• **COMPITI DA SVOLGERE**
• 1. Elenca tutte le persone che l'estratto indica per nome, segnalando anche l'appellativo con cui una di esse viene chiamata.
• 2. Rispondi alle seguenti domande basandoti sull'estratto, indicando ogni risposta con la stessa lettera.
(a) In che anno muore Mario Formenton?
(b) In quale giorno Cristina firma l'accordo con l'Ingegnere?
(c) A quale società la famiglia si impegna a vendere la sua quota nell'Amef?
• 3. Spiega in una o due frasi perché, secondo l'estratto, l'accordo firmato da Cristina rispetta formalmente le regole del patto.

• **ESTRATTO**
++++
E soprattutto dice - come sempre negli accordi di quel tipo - che se uno dei soci decide di vendere la sua partecipazione, deve prima offrirla ai suoi colleghi che hanno il diritto di rilevarla pro quota. Tutto fila liscio per un anno, ma nel 1987 Mario Formenton muore. E la situazione si fa difficile, perché risulta subito chiaro che gli eredi prima o poi passeranno la mano. Secondo i giornali dell’epoca, sarebbe stato lo stesso Formenton a consigliare ai suoi questo passo, e a indicare De Benedetti come candidato da scegliere per il passaggio di testimone. Suggerimento che all’inizio viene seguito diligentemente: l’amicizia fra le famiglie Mondadori e De Benedetti, fra Cristina e l’Ingegnere è solida, profonda. E l’anno dopo sfocia in un passo inatteso: il 21 dicembre Cristina firma un accordo con l’Ingegnere nel quale impegna la famiglia a vendere alla Cir la sua quota nell’Amef. Attenzione: non è una vendita, ma una promessa di vendita da attuare in futuro e non muta nell’immediato l’assetto azionario. Quindi formalmente le regole del patto sono rispettate.

fuoco amico ha detto...
++++
• **BLOCCO DATI**
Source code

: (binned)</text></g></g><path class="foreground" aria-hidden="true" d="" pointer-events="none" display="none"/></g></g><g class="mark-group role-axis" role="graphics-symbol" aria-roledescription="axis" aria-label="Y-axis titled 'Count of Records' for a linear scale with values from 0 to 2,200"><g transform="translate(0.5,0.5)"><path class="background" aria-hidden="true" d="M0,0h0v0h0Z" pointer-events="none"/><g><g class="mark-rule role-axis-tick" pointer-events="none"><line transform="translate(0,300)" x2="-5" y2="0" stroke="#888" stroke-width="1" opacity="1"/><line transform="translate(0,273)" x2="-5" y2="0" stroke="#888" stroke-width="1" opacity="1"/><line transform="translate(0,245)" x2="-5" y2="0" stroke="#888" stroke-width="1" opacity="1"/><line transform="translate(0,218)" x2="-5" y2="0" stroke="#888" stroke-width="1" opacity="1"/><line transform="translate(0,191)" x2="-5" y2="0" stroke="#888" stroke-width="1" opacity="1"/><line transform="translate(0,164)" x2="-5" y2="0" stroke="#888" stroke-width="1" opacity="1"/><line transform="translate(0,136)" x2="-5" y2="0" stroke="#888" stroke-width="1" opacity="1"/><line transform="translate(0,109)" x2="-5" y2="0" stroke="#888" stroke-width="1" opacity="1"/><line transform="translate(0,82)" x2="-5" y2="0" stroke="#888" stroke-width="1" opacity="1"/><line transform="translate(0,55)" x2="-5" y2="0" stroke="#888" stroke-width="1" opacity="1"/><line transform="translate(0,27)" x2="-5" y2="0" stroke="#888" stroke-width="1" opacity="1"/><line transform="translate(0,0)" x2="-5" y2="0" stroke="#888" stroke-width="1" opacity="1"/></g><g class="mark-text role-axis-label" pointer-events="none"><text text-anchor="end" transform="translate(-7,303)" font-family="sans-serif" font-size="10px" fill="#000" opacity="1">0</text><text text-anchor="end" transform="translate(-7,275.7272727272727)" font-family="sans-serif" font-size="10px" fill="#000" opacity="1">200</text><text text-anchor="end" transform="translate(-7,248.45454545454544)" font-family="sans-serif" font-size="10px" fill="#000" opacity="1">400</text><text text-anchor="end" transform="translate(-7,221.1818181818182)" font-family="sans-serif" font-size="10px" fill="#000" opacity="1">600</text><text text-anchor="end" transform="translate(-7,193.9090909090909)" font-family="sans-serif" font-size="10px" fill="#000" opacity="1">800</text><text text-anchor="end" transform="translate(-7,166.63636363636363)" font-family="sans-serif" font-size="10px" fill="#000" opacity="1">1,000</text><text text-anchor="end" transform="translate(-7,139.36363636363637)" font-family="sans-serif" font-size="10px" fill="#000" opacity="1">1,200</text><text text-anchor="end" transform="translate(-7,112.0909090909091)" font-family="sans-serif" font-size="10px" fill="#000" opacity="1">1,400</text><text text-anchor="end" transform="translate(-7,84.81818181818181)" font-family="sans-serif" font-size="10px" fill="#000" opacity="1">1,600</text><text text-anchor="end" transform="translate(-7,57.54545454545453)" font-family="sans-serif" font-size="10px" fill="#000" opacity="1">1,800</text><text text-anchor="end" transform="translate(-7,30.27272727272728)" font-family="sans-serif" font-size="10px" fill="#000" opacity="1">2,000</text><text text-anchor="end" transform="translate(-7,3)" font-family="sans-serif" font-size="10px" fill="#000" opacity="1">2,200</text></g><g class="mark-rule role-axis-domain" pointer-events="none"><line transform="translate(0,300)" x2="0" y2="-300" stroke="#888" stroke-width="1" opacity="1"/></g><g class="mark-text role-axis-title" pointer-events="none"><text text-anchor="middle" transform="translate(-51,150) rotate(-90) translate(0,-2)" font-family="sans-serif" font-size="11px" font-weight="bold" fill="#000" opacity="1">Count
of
++++
• **RISPOSTE AI COMPITI**
• 1.
- Mario Formenton
- De Benedetti, chiamato anche "l'Ingegnere"
- Cristina

• 2.
(a) Nel 1987.
(b) Il 21 dicembre.
(c) Alla Cir.

• 3. L'accordo non è una vendita ma una promessa di vendita, da attuare in futuro. Per questo non cambia nell'immediato l'assetto azionario, e le regole del patto risultano formalmente rispettate.